# [Aim of the exercise]
Please update the records from the line containing "genus: Alcea" through the end of the records by changing "common name" to "vernacular name", and give back only those lines with everything else left as it is.

[Stored data entries]
■ ■ ■
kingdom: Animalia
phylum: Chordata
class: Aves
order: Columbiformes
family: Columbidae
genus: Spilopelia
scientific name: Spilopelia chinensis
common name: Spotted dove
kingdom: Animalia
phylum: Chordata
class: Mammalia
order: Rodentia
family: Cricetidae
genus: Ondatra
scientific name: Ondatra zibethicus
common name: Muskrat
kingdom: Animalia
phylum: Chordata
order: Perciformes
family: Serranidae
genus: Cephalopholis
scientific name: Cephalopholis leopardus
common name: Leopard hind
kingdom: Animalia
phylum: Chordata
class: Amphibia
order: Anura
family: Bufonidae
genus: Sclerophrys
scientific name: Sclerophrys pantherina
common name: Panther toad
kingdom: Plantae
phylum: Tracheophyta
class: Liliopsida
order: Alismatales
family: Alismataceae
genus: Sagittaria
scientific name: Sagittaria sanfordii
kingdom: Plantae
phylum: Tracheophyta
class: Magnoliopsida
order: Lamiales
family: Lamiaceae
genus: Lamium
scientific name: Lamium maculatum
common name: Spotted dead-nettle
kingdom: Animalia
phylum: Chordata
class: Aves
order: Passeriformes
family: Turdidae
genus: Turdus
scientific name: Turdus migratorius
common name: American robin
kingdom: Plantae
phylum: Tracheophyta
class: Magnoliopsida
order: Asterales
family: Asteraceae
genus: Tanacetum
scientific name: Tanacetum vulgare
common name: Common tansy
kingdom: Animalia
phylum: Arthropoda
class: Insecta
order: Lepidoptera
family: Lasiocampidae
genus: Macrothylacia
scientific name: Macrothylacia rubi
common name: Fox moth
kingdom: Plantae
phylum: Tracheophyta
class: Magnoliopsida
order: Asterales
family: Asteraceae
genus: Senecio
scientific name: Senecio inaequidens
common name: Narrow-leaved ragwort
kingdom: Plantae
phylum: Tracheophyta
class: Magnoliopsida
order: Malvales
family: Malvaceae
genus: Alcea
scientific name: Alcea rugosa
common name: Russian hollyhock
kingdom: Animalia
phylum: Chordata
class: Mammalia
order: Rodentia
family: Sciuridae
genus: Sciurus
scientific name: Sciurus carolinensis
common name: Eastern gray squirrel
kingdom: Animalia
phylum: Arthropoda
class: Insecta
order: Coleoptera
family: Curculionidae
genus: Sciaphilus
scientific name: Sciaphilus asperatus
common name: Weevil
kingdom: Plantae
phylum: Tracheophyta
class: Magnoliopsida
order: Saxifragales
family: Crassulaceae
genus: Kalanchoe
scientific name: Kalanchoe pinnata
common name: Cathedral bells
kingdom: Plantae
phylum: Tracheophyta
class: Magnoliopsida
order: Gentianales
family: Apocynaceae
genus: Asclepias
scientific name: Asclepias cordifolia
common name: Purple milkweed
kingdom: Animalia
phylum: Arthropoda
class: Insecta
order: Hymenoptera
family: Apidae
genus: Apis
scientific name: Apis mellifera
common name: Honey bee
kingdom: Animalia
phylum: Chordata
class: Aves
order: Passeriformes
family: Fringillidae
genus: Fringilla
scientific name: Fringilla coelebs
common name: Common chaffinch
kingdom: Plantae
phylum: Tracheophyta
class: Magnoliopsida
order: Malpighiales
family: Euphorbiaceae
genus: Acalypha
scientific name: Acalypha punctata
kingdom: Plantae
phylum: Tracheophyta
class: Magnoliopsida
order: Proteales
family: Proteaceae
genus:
■ ■ ■
# [Task output]
genus: Alcea
scientific name: Alcea rugosa
vernacular name: Russian hollyhock
kingdom: Animalia
phylum: Chordata
class: Mammalia
order: Rodentia
family: Sciuridae
genus: Sciurus
scientific name: Sciurus carolinensis
vernacular name: Eastern gray squirrel
kingdom: Animalia
phylum: Arthropoda
class: Insecta
order: Coleoptera
family: Curculionidae
genus: Sciaphilus
scientific name: Sciaphilus asperatus
vernacular name: Weevil
kingdom: Plantae
phylum: Tracheophyta
class: Magnoliopsida
order: Saxifragales
family: Crassulaceae
genus: Kalanchoe
scientific name: Kalanchoe pinnata
vernacular name: Cathedral bells
kingdom: Plantae
phylum: Tracheophyta
class: Magnoliopsida
order: Gentianales
family: Apocynaceae
genus: Asclepias
scientific name: Asclepias cordifolia
vernacular name: Purple milkweed
kingdom: Animalia
phylum: Arthropoda
class: Insecta
order: Hymenoptera
family: Apidae
genus: Apis
scientific name: Apis mellifera
vernacular name: Honey bee
kingdom: Animalia
phylum: Chordata
class: Aves
order: Passeriformes
family: Fringillidae
genus: Fringilla
scientific name: Fringilla coelebs
vernacular name: Common chaffinch
kingdom: Plantae
phylum: Tracheophyta
class: Magnoliopsida
order: Malpighiales
family: Euphorbiaceae
genus: Acalypha
scientific name: Acalypha punctata
kingdom: Plantae
phylum: Tracheophyta
class: Magnoliopsida
order: Proteales
family: Proteaceae
genus:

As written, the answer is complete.